Directions:
Take the line that has "distance, 20388: 0.416 -> 0.43" in it and every line after it to the end of the entries, and reproduce them exactly.

[[ Dataset, beginning ]]

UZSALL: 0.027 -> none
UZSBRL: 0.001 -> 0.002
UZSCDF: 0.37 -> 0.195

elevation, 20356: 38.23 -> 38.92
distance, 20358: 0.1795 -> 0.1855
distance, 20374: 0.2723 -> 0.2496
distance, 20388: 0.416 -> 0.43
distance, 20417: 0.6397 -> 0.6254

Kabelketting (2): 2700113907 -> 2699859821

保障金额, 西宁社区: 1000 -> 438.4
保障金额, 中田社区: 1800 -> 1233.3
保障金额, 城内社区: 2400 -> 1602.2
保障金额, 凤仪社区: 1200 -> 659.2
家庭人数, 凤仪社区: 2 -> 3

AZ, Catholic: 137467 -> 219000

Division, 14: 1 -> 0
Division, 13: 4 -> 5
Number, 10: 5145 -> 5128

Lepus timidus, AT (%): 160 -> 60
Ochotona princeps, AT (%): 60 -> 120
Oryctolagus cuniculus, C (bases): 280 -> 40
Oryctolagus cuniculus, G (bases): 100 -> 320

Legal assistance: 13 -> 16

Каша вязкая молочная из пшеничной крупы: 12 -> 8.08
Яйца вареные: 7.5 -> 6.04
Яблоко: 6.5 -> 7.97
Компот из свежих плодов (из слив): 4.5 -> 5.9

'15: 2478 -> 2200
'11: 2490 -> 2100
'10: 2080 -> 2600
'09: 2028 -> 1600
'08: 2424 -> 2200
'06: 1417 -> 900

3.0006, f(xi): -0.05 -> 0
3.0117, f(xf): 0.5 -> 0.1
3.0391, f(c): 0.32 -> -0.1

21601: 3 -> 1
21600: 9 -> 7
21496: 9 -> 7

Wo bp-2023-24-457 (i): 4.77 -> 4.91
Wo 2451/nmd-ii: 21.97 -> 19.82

[[ Dataset, end ]]

Result:
distance, 20388: 0.416 -> 0.43
distance, 20417: 0.6397 -> 0.6254

Kabelketting (2): 2700113907 -> 2699859821

保障金额, 西宁社区: 1000 -> 438.4
保障金额, 中田社区: 1800 -> 1233.3
保障金额, 城内社区: 2400 -> 1602.2
保障金额, 凤仪社区: 1200 -> 659.2
家庭人数, 凤仪社区: 2 -> 3

AZ, Catholic: 137467 -> 219000

Division, 14: 1 -> 0
Division, 13: 4 -> 5
Number, 10: 5145 -> 5128

Lepus timidus, AT (%): 160 -> 60
Ochotona princeps, AT (%): 60 -> 120
Oryctolagus cuniculus, C (bases): 280 -> 40
Oryctolagus cuniculus, G (bases): 100 -> 320

Legal assistance: 13 -> 16

Каша вязкая молочная из пшеничной крупы: 12 -> 8.08
Яйца вареные: 7.5 -> 6.04
Яблоко: 6.5 -> 7.97
Компот из свежих плодов (из слив): 4.5 -> 5.9

'15: 2478 -> 2200
'11: 2490 -> 2100
'10: 2080 -> 2600
'09: 2028 -> 1600
'08: 2424 -> 2200
'06: 1417 -> 900

3.0006, f(xi): -0.05 -> 0
3.0117, f(xf): 0.5 -> 0.1
3.0391, f(c): 0.32 -> -0.1

21601: 3 -> 1
21600: 9 -> 7
21496: 9 -> 7

Wo bp-2023-24-457 (i): 4.77 -> 4.91
Wo 2451/nmd-ii: 21.97 -> 19.82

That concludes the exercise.